Les vestiges d’habitats préhistoriques dans les lacs et les marais: un extraordinaire patrimoine culturel immergé
Les sites archéologiques des rives des lacs de l’espace alpin, connus dans le grand public sous le nom de sites «lacustres», font partie du patrimoine archéologique européen le plus précieux. Ils remontent à une époque située entre 4300 et 700 avant notre ère. Les couches archéologiques se trouvent sous l’eau, que ce soit dans des lacs, des cours d’eau ou des marais; dans ce milieu, les micro-organismes qui se sont spécialisés dans la décomposition des matières organiques, comme les bactéries et les champignons, ne peuvent pas survivre. C’est à ces circonstances particulières que l’on doit le remarquable état de conservation des objets retrouvés dans ces endroits. L’inventaire des objets retrouvés illustre l’extraordinaire importance scientifique des sites lacustres: vestiges architecturaux, instruments de musique, roues de charrettes, charrues et jougs en bois, outils en corne ou en os, récipients à aliments en écorce, ainsi que les plus vieux textiles d’Europe centrale. On peut affirmer, sans exagérer, que ces sites représentent un des joyaux de l’archéologie préhistorique européenne. Aujourd’hui, quelque 750 sites archéologiques sont considérés comme «lacustres» et 450 d’entre eux se trouvent en Suisse.
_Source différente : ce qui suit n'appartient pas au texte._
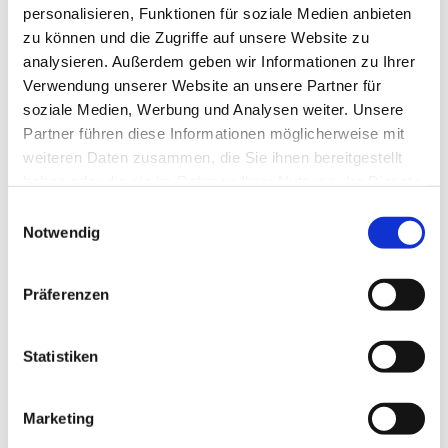
personalisieren, Funktionen für soziale Medien anbieten
zu können und die Zugriffe auf unsere Website zu
analysieren. Außerdem geben wir Informationen zu Ihrer
Verwendung unserer Website an unsere Partner für
soziale Medien, Werbung und Analysen weiter. Unsere
Partner führen diese Informationen möglicherweise mit
weiteren Daten zusammen, die Sie ihnen bereitgestellt
haben oder die sie im Rahmen Ihrer Nutzung der Dienste
gesammelt haben.
E
Notwendig
i
n
w
Präferenzen
i
l
l
Statistiken
i
g
Marketing
u
Dies könnte Sie auch interessieren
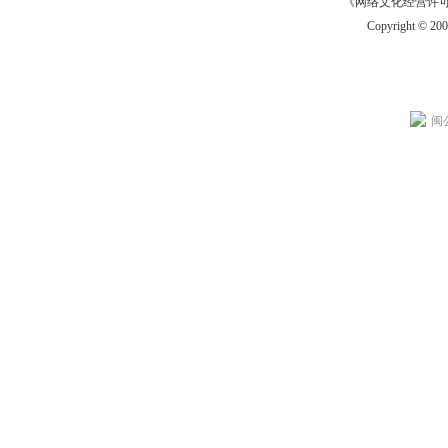
《网络文化经营许可证》
Copyright © 20
闽公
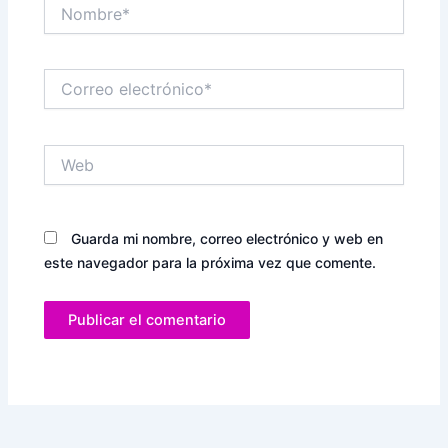
Nombre*
Correo
electrónico*
Web
Guarda mi nombre, correo electrónico y web en
este navegador para la próxima vez que comente.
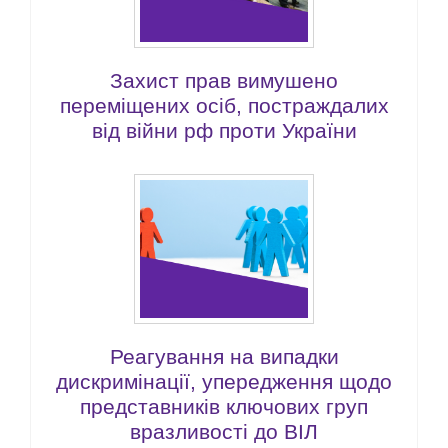
Захист прав вимушено
переміщених осіб, постраждалих
від війни рф проти України
Реагування на випадки
дискримінації, упередження щодо
представників ключових груп
вразливості до ВІЛ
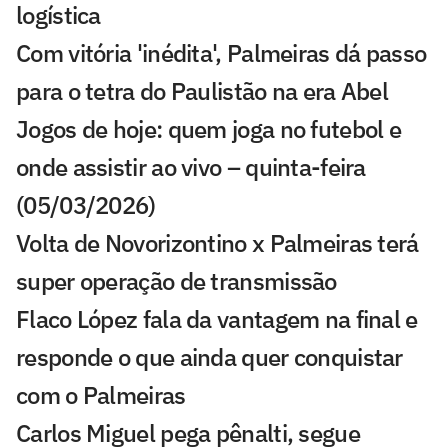
logística
Com vitória 'inédita', Palmeiras dá passo
para o tetra do Paulistão na era Abel
Jogos de hoje: quem joga no futebol e
onde assistir ao vivo – quinta-feira
(05/03/2026)
Volta de Novorizontino x Palmeiras terá
super operação de transmissão
Flaco López fala da vantagem na final e
responde o que ainda quer conquistar
com o Palmeiras
Carlos Miguel pega pênalti, segue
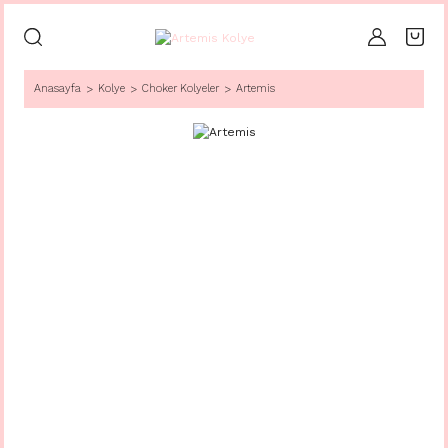
Anasayfa
Kolye
Choker Kolyeler
Artemis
Les vestiges d’habitats immergés dans les lacs, cours d’eau et marais des régions préalpines ont été au centre de fouilles depuis plus de 150 ans. De nombreux objets ont ainsi été dégagés des lacs et des zones humides au XIXe siècle, au moyen de méthodes primitives. Pourtant, ce n’est qu’à partir de 1970 que les fouilles effectuées ont été accompagnées d’un travail de documentation répondant aux exigences modernes. Les grands projets de construction des années 1970 ont parfaitement mis en lumière, pour la première fois, le dilemme auquel est confrontée l’archéologie: en progressant, le savoir archéologique détruit constamment ses propres sources, qu’il est impossible de reproduire. Actuellement, la principale menace pesant sur les sites lacustres des grands lacs est la forte érosion qui touche les zones d’eaux dormantes. Quant aux sites des zones marécageuses, ils sont eux aussi fortement menacés par l’abaissement du niveau de la nappe phréatique, une tendance observée dans l’Europe entière. C’est pour ces raisons que depuis 2004 six pays de la zone alpine collaborent dans le cadre d’un projet visant à inscrire les sites lacustres au patrimoine mondial de l’UNESCO.